--- RECORDS FOR THE TASK Enclosed Below ---

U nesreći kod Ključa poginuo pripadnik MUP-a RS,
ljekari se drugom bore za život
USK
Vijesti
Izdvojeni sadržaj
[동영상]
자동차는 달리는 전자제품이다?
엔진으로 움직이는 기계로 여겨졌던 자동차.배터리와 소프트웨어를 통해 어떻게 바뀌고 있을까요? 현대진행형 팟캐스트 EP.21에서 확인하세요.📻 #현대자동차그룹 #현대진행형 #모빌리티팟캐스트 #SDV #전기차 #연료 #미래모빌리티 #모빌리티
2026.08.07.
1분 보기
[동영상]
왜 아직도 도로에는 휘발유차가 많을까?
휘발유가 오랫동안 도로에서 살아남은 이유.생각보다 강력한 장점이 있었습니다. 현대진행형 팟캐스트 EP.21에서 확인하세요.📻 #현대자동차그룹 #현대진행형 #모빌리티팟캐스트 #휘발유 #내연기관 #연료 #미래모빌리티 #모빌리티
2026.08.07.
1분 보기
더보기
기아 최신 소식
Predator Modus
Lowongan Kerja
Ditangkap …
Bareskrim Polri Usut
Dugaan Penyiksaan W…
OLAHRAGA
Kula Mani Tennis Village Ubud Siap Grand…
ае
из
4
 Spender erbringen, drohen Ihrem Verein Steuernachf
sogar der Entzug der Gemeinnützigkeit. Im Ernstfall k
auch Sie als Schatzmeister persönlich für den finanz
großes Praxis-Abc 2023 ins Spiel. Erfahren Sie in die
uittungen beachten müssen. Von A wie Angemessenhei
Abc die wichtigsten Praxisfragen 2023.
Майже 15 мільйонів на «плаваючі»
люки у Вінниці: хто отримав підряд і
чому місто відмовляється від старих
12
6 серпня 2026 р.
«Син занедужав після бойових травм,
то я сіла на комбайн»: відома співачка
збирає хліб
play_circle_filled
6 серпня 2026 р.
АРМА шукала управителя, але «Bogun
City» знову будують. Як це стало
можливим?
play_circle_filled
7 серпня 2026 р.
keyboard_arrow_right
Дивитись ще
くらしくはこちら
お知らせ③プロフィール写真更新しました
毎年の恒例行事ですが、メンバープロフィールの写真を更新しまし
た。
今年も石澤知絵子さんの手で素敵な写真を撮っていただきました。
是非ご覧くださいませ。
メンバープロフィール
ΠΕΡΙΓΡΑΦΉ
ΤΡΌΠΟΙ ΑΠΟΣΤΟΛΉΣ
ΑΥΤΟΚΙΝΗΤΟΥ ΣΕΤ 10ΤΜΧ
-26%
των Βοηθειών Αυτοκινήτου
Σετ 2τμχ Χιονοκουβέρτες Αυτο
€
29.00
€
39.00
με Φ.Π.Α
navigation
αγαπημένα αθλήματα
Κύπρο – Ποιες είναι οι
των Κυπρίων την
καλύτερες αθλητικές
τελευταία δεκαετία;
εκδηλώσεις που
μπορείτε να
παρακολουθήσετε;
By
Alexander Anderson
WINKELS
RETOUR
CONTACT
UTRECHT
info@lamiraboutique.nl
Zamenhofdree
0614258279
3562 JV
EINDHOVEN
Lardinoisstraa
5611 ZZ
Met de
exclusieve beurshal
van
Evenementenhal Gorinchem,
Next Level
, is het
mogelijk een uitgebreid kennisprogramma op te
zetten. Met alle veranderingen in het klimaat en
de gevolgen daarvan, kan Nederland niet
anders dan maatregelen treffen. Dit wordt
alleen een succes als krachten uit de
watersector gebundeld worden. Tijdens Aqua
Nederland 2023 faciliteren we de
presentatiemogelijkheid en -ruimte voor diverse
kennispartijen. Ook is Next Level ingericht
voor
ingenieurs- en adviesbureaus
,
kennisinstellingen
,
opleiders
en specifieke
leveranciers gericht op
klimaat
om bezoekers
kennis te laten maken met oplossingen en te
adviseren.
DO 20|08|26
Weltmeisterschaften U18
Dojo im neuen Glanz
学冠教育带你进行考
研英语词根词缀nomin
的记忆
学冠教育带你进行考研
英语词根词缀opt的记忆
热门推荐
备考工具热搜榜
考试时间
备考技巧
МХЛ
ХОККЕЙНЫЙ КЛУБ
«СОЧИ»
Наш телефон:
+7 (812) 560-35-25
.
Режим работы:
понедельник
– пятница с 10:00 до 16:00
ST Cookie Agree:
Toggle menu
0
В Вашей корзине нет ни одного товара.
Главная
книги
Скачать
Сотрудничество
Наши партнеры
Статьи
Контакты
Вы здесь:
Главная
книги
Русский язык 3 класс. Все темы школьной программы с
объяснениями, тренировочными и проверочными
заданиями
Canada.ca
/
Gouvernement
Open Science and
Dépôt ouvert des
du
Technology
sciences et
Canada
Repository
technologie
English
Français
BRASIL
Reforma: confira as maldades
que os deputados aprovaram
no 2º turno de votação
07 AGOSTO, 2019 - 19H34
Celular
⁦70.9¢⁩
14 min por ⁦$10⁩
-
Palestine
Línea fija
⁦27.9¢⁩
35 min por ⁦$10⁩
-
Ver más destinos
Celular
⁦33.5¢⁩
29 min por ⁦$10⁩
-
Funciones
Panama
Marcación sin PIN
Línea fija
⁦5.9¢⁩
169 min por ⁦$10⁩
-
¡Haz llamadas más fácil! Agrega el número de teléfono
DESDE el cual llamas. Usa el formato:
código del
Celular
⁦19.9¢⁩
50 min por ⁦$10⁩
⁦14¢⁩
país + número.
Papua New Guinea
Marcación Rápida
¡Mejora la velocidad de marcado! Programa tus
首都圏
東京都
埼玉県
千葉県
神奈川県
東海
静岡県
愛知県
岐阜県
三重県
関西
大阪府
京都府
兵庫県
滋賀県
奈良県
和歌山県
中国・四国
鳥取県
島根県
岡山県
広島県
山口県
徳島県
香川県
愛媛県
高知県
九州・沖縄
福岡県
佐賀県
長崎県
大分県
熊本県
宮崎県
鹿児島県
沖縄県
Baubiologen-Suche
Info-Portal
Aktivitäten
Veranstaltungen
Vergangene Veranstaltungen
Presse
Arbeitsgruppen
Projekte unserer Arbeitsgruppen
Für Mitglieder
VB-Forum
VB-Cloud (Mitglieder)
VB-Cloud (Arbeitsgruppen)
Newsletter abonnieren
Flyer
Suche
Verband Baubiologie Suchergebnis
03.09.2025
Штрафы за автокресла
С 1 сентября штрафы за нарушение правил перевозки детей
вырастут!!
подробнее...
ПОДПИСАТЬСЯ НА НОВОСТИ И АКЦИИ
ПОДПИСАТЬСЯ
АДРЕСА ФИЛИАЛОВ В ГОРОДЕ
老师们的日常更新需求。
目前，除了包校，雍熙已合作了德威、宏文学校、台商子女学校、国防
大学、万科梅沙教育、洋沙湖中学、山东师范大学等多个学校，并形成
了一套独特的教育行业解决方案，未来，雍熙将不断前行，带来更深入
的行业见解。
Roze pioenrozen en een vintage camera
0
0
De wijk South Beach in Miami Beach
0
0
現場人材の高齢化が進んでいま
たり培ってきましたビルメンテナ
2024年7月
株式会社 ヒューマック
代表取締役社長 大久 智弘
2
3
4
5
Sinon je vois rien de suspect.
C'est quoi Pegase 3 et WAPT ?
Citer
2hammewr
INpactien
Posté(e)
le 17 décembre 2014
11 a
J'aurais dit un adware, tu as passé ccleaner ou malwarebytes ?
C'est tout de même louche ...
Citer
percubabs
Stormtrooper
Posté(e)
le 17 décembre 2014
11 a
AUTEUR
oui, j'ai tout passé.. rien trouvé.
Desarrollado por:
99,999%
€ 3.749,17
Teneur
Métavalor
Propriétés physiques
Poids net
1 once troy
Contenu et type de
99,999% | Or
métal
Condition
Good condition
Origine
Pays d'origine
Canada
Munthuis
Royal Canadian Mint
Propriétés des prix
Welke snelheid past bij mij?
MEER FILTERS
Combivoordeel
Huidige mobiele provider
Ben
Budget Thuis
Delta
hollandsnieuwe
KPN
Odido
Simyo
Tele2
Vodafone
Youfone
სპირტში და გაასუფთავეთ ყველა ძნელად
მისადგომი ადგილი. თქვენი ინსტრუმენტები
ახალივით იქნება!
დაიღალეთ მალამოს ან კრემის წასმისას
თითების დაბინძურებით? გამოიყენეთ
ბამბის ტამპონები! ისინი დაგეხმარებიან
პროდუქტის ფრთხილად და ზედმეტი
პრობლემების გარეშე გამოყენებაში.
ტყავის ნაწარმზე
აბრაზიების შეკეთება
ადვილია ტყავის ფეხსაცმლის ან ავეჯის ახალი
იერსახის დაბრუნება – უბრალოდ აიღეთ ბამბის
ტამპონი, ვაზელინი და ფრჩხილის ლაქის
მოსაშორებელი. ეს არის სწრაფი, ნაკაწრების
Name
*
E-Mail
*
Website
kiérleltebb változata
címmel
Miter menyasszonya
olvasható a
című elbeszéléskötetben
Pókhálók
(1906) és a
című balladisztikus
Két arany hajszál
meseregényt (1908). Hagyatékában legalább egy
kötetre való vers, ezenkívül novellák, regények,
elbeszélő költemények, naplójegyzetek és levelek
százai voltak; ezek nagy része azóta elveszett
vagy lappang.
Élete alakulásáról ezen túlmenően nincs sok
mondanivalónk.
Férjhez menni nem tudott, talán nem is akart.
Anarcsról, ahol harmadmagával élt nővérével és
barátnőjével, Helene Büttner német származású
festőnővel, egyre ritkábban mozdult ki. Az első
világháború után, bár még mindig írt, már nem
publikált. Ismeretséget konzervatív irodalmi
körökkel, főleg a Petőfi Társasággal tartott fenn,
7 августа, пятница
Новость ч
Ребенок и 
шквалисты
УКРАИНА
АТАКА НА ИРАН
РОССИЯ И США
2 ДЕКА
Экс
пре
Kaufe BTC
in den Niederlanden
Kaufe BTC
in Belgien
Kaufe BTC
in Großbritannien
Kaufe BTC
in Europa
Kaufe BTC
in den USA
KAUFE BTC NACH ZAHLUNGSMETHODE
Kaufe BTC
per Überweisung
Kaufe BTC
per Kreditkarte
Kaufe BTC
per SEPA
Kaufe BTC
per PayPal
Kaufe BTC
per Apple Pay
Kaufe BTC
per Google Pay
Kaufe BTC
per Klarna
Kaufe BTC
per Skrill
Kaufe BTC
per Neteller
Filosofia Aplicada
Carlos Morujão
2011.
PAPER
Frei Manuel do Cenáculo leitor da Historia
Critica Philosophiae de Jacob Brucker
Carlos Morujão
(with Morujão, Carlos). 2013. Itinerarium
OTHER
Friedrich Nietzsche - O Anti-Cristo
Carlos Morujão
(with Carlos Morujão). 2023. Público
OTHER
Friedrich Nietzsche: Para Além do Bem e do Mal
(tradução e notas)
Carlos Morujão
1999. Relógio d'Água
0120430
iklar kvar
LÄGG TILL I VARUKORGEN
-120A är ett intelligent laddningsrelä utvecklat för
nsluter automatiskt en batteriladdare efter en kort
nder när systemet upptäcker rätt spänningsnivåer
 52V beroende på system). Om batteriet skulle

--- End of Enclosed RECORDS FOR THE TASK ---

• **ACTION ITEM**
Would you print, exactly as written, every line above from the one holding "35 min por ⁦$10⁩" through the one holding "目前，除了包校，雍熙已合作了德威、宏文学校、台商子女学校、国防", with both included and no other lines?

• **EXPECTED OUTPUT**
35 min por ⁦$10⁩
-
Ver más destinos
Celular
⁦33.5¢⁩
29 min por ⁦$10⁩
-
Funciones
Panama
Marcación sin PIN
Línea fija
⁦5.9¢⁩
169 min por ⁦$10⁩
-
¡Haz llamadas más fácil! Agrega el número de teléfono
DESDE el cual llamas. Usa el formato:
código del
Celular
⁦19.9¢⁩
50 min por ⁦$10⁩
⁦14¢⁩
país + número.
Papua New Guinea
Marcación Rápida
¡Mejora la velocidad de marcado! Programa tus
首都圏
東京都
埼玉県
千葉県
神奈川県
東海
静岡県
愛知県
岐阜県
三重県
関西
大阪府
京都府
兵庫県
滋賀県
奈良県
和歌山県
中国・四国
鳥取県
島根県
岡山県
広島県
山口県
徳島県
香川県
愛媛県
高知県
九州・沖縄
福岡県
佐賀県
長崎県
大分県
熊本県
宮崎県
鹿児島県
沖縄県
Baubiologen-Suche
Info-Portal
Aktivitäten
Veranstaltungen
Vergangene Veranstaltungen
Presse
Arbeitsgruppen
Projekte unserer Arbeitsgruppen
Für Mitglieder
VB-Forum
VB-Cloud (Mitglieder)
VB-Cloud (Arbeitsgruppen)
Newsletter abonnieren
Flyer
Suche
Verband Baubiologie Suchergebnis
03.09.2025
Штрафы за автокресла
С 1 сентября штрафы за нарушение правил перевозки детей
вырастут!!
подробнее...
ПОДПИСАТЬСЯ НА НОВОСТИ И АКЦИИ
ПОДПИСАТЬСЯ
АДРЕСА ФИЛИАЛОВ В ГОРОДЕ
老师们的日常更新需求。
目前，除了包校，雍熙已合作了德威、宏文学校、台商子女学校、国防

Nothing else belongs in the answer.